Instructions for the task: I need each line of the entries below that includes the string "timescale".
── Given records
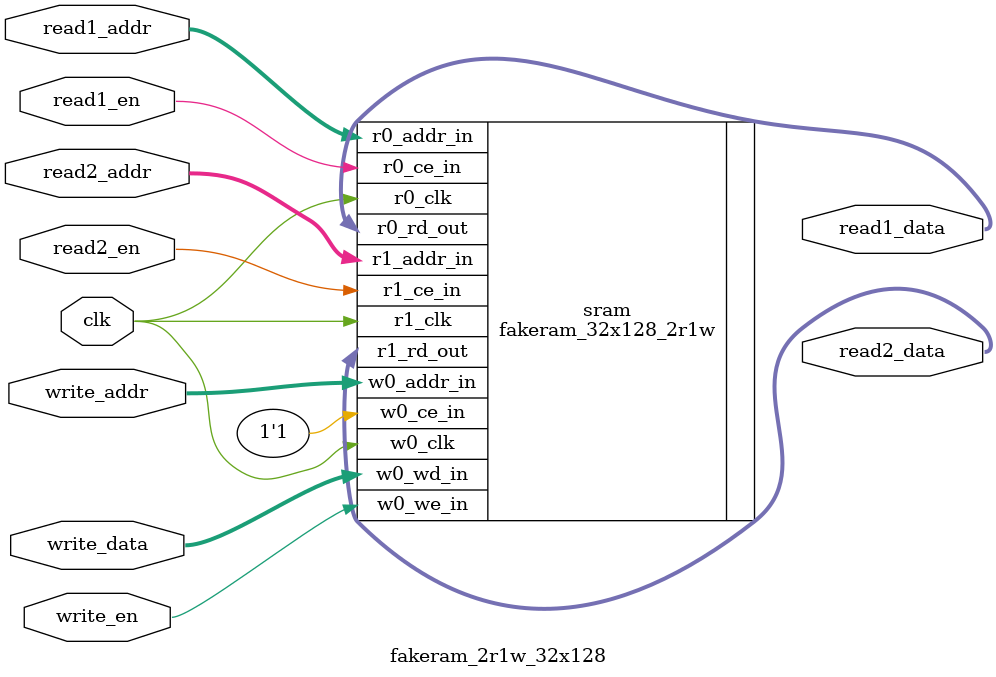
<source format=v>
module fakeram_1r1w_1x256 (
	clk,
	read_en,
	read_addr,
	read_data,
	write_en,
	write_addr,
	write_data
);
	parameter DATA_WIDTH = 1;
	parameter SIZE = 256;
	parameter READ_DURING_WRITE = "NEW_DATA";
	parameter ADDR_WIDTH = $clog2(SIZE);
	input clk;
	input read_en;
	input [ADDR_WIDTH - 1:0] read_addr;
	output reg [DATA_WIDTH - 1:0] read_data;
	input write_en;
	input [ADDR_WIDTH - 1:0] write_addr;
	input [DATA_WIDTH - 1:0] write_data;
	fakeram_1x256_1r1w sram (
		.r0_clk       (clk),
		.w0_clk       (clk),
		.r0_rd_out (read_data),
		.r0_addr_in   (read_addr),
		.w0_addr_in   (write_addr),
		.w0_we_in  (write_en),
		.w0_wd_in  (write_data),
   		.r0_ce_in 	   (read_en),
   		.w0_ce_in	   (1'b1)
	);
endmodule
module fakeram_1r1w_18x256 (
	clk,
	read_en,
	read_addr,
	read_data,
	write_en,
	write_addr,
	write_data
);
	parameter DATA_WIDTH = 18;
	parameter SIZE = 256;
	parameter READ_DURING_WRITE = "NEW_DATA";
	parameter ADDR_WIDTH = $clog2(SIZE);
	input clk;
	input read_en;
	input [ADDR_WIDTH - 1:0] read_addr;
	output reg [DATA_WIDTH - 1:0] read_data;
	input write_en;
	input [ADDR_WIDTH - 1:0] write_addr;
	input [DATA_WIDTH - 1:0] write_data;
	fakeram_18x256_1r1w sram (
		.r0_clk       (clk),
		.w0_clk       (clk),
		.r0_rd_out (read_data),
		.r0_addr_in   (read_addr),
		.w0_addr_in   (write_addr),
		.w0_we_in  (write_en),
		.w0_wd_in  (write_data),
   		.r0_ce_in 	   (read_en),
   		.w0_ce_in	   (1'b1)
	);
endmodule
module fakeram_1r1w_16x52 (
	clk,
	read_en,
	read_addr,
	read_data,
	write_en,
	write_addr,
	write_data
);
	parameter DATA_WIDTH = 16;
	parameter SIZE = 52;
	parameter READ_DURING_WRITE = "NEW_DATA";
	parameter ADDR_WIDTH = $clog2(SIZE);
	input clk;
	input read_en;
	input [ADDR_WIDTH - 1:0] read_addr;
	output reg [DATA_WIDTH - 1:0] read_data;
	input write_en;
	input [ADDR_WIDTH - 1:0] write_addr;
	input [DATA_WIDTH - 1:0] write_data;
	fakeram_16x52_1r1w sram (
		.r0_clk       (clk),
		.w0_clk       (clk),
		.r0_rd_out (read_data),
		.r0_addr_in   (read_addr),
		.w0_addr_in   (write_addr),
		.w0_we_in  (write_en),
		.w0_wd_in  (write_data),
   		.r0_ce_in 	   (read_en),
   		.w0_ce_in	   (1'b1)
	);
endmodule
module fakeram_1r1w_20x64 (
	clk,
	read_en,
	read_addr,
	read_data,
	write_en,
	write_addr,
	write_data
);
	parameter DATA_WIDTH = 20;
	parameter SIZE = 64;
	parameter READ_DURING_WRITE = "NEW_DATA";
	parameter ADDR_WIDTH = $clog2(SIZE);
	input clk;
	input read_en;
	input [ADDR_WIDTH - 1:0] read_addr;
	output reg [DATA_WIDTH - 1:0] read_data;
	input write_en;
	input [ADDR_WIDTH - 1:0] write_addr;
	input [DATA_WIDTH - 1:0] write_data;
	fakeram_20x64_1r1w sram (
		.r0_clk       (clk),
		.w0_clk       (clk),
		.r0_rd_out (read_data),
		.r0_addr_in   (read_addr),
		.w0_addr_in   (write_addr),
		.w0_we_in  (write_en),
		.w0_wd_in  (write_data),
   		.r0_ce_in 	   (read_en),
   		.w0_ce_in	   (1'b1)
	);
endmodule
module fakeram_1r1w_512x256 (
	clk,
	read_en,
	read_addr,
	read_data,
	write_en,
	write_addr,
	write_data
);
	parameter DATA_WIDTH = 512;
	parameter SIZE = 256;
	parameter READ_DURING_WRITE = "NEW_DATA";
	parameter ADDR_WIDTH = $clog2(SIZE);
	input clk;
	input read_en;
	input [ADDR_WIDTH - 1:0] read_addr;
	output reg [DATA_WIDTH - 1:0] read_data;
	input write_en;
	input [ADDR_WIDTH - 1:0] write_addr;
	input [DATA_WIDTH - 1:0] write_data;
	fakeram_512x256_1r1w sram (
		.r0_clk       (clk),
		.w0_clk       (clk),
		.r0_rd_out    (read_data),
		.r0_addr_in   (read_addr),
		.w0_addr_in   (write_addr),
		.w0_we_in     (write_en),
		.w0_wd_in     (write_data),
   		.r0_ce_in 	  (read_en),
   		.w0_ce_in	  (1'b1)
	);
endmodule
module fakeram_1r1w_512x1024 (
	clk,
	read_en,
	read_addr,
	read_data,
	write_en,
	write_addr,
	write_data
);
	parameter DATA_WIDTH = 512;
	parameter SIZE = 1024;
	parameter READ_DURING_WRITE = "NEW_DATA";
	parameter ADDR_WIDTH = $clog2(SIZE);
	input clk;
	input read_en;
	input [ADDR_WIDTH - 1:0] read_addr;
	output reg [DATA_WIDTH - 1:0] read_data;
	input write_en;
	input [ADDR_WIDTH - 1:0] write_addr;
	input [DATA_WIDTH - 1:0] write_data;
	fakeram_512x1024_1r1w sram (
		.r0_clk       (clk),
		.w0_clk       (clk),
		.r0_rd_out (read_data),
		.r0_addr_in   (read_addr),
		.w0_addr_in   (write_addr),
		.w0_we_in  (write_en),
		.w0_wd_in  (write_data),
   		.r0_ce_in 	   (read_en),
   		.w0_ce_in	   (1'b1)
	);
endmodule
module fakeram_1r1w_512x2048 (
	clk,
	read_en,
	read_addr,
	read_data,
	write_en,
	write_addr,
	write_data
);
	parameter DATA_WIDTH = 512;
	parameter SIZE = 2048;
	parameter READ_DURING_WRITE = "NEW_DATA";
	parameter ADDR_WIDTH = $clog2(SIZE);
	input clk;
	input read_en;
	input [ADDR_WIDTH - 1:0] read_addr;
	output reg [DATA_WIDTH - 1:0] read_data;
	input write_en;
	input [ADDR_WIDTH - 1:0] write_addr;
	input [DATA_WIDTH - 1:0] write_data;
	fakeram_512x2048_1r1w sram (
		.r0_clk       (clk),
		.w0_clk       (clk),
		.r0_rd_out    (read_data),
		.r0_addr_in   (read_addr),
		.w0_addr_in   (write_addr),
		.w0_we_in     (write_en),
		.w0_wd_in     (write_data),
   		.r0_ce_in 	  (read_en),
   		.w0_ce_in	  (1'b1)
	);
endmodule
module fakeram_2r1w_20x64 (
	clk,
	read1_en,
	read1_addr,
	read1_data,
	read2_en,
	read2_addr,
	read2_data,
	write_en,
	write_addr,
	write_data
);
	parameter DATA_WIDTH = 20;
	parameter SIZE = 64;
	parameter READ_DURING_WRITE = "NEW_DATA";
	parameter ADDR_WIDTH = $clog2(SIZE);
	input clk;
	input read1_en;
	input [ADDR_WIDTH - 1:0] read1_addr;
	output reg [DATA_WIDTH - 1:0] read1_data;
	input read2_en;
	input [ADDR_WIDTH - 1:0] read2_addr;
	output reg [DATA_WIDTH - 1:0] read2_data;
	input write_en;
	input [ADDR_WIDTH - 1:0] write_addr;
	input [DATA_WIDTH - 1:0] write_data;
	fakeram_20x64_2r1w sram (
		.r0_clk       (clk),
		.r1_clk       (clk),
		.w0_clk       (clk),
		.r0_rd_out (read1_data),
		.r1_rd_out (read2_data),
		.r0_addr_in   (read1_addr),
		.r1_addr_in   (read2_addr),
		.w0_addr_in   (write_addr),
		.w0_we_in  (write_en),
		.w0_wd_in  (write_data),
   		.r0_ce_in 	   (read1_en),
		.r1_ce_in      (read2_en),
   		.w0_ce_in	   (1'b1)
	);
endmodule
module fakeram_2r1w_32x128 (
	clk,
	read1_en,
	read1_addr,
	read1_data,
	read2_en,
	read2_addr,
	read2_data,
	write_en,
	write_addr,
	write_data
);
	parameter DATA_WIDTH = 32;
	parameter SIZE = 128;
	parameter READ_DURING_WRITE = "NEW_DATA";
	parameter ADDR_WIDTH = $clog2(SIZE);
	input clk;
	input read1_en;
	input [ADDR_WIDTH - 1:0] read1_addr;
	output reg [DATA_WIDTH - 1:0] read1_data;
	input read2_en;
	input [ADDR_WIDTH - 1:0] read2_addr;
	output reg [DATA_WIDTH - 1:0] read2_data;
	input write_en;
	input [ADDR_WIDTH - 1:0] write_addr;
	input [DATA_WIDTH - 1:0] write_data;
	fakeram_32x128_2r1w sram (
		.r0_clk       (clk),
		.r1_clk       (clk),
		.w0_clk       (clk),
		.r0_rd_out (read1_data),
		.r1_rd_out (read2_data),
		.r0_addr_in   (read1_addr),
		.r1_addr_in   (read2_addr),
		.w0_addr_in   (write_addr),
		.w0_we_in  (write_en),
		.w0_wd_in  (write_data),
   		.r0_ce_in 	   (read1_en),
		.r1_ce_in      (read2_en),
   		.w0_ce_in	   (1'b1)
	);
endmodule
</source>
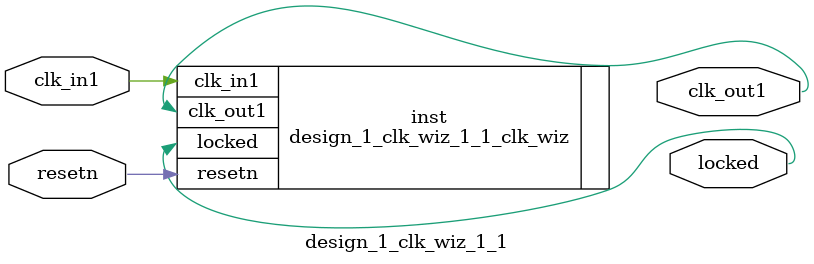
<source format=v>


`timescale 1ps/1ps

(* CORE_GENERATION_INFO = "design_1_clk_wiz_1_1,clk_wiz_v6_0_2_0_0,{component_name=design_1_clk_wiz_1_1,use_phase_alignment=true,use_min_o_jitter=false,use_max_i_jitter=false,use_dyn_phase_shift=false,use_inclk_switchover=false,use_dyn_reconfig=false,enable_axi=0,feedback_source=FDBK_AUTO,PRIMITIVE=MMCM,num_out_clk=1,clkin1_period=10.000,clkin2_period=10.000,use_power_down=false,use_reset=true,use_locked=true,use_inclk_stopped=false,feedback_type=SINGLE,CLOCK_MGR_TYPE=NA,manual_override=false}" *)

module design_1_clk_wiz_1_1 
 (
  // Clock out ports
  output        clk_out1,
  // Status and control signals
  input         resetn,
  output        locked,
 // Clock in ports
  input         clk_in1
 );

  design_1_clk_wiz_1_1_clk_wiz inst
  (
  // Clock out ports  
  .clk_out1(clk_out1),
  // Status and control signals               
  .resetn(resetn), 
  .locked(locked),
 // Clock in ports
  .clk_in1(clk_in1)
  );

endmodule

</source>
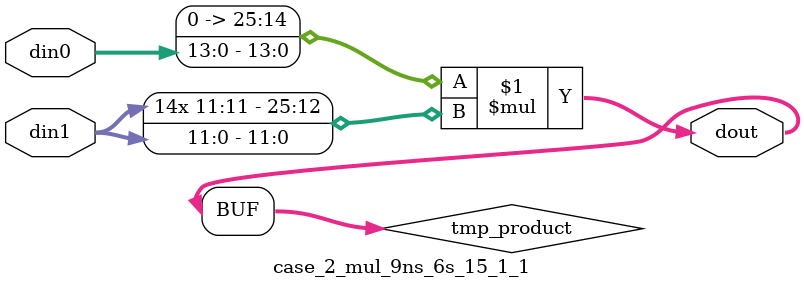
<source format=v>

`timescale 1 ns / 1 ps

 (* use_dsp = "no" *)  module case_2_mul_9ns_6s_15_1_1(din0, din1, dout);
parameter ID = 1;
parameter NUM_STAGE = 0;
parameter din0_WIDTH = 14;
parameter din1_WIDTH = 12;
parameter dout_WIDTH = 26;

input [din0_WIDTH - 1 : 0] din0; 
input [din1_WIDTH - 1 : 0] din1; 
output [dout_WIDTH - 1 : 0] dout;

wire signed [dout_WIDTH - 1 : 0] tmp_product;

























assign tmp_product = $signed({1'b0, din0}) * $signed(din1);










assign dout = tmp_product;





















endmodule

</source>
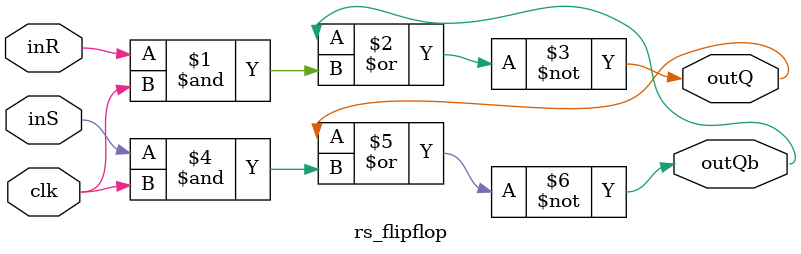
<source format=v>
`timescale 1ns / 1ps



module rs_flipflop(
outQ, outQb, inR, inS, clk
    );
    input inR;
    input inS;
    input clk;
    
    output outQ;
    output outQb;
    
    assign outQ = ~(outQb | (inR&clk));
    assign outQb = ~(outQ | (inS&clk));
    
endmodule

</source>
────
Finished exercise:
`timescale 1ps/1ps
`timescale 1 ns / 1 ps
`timescale 1ns / 1ps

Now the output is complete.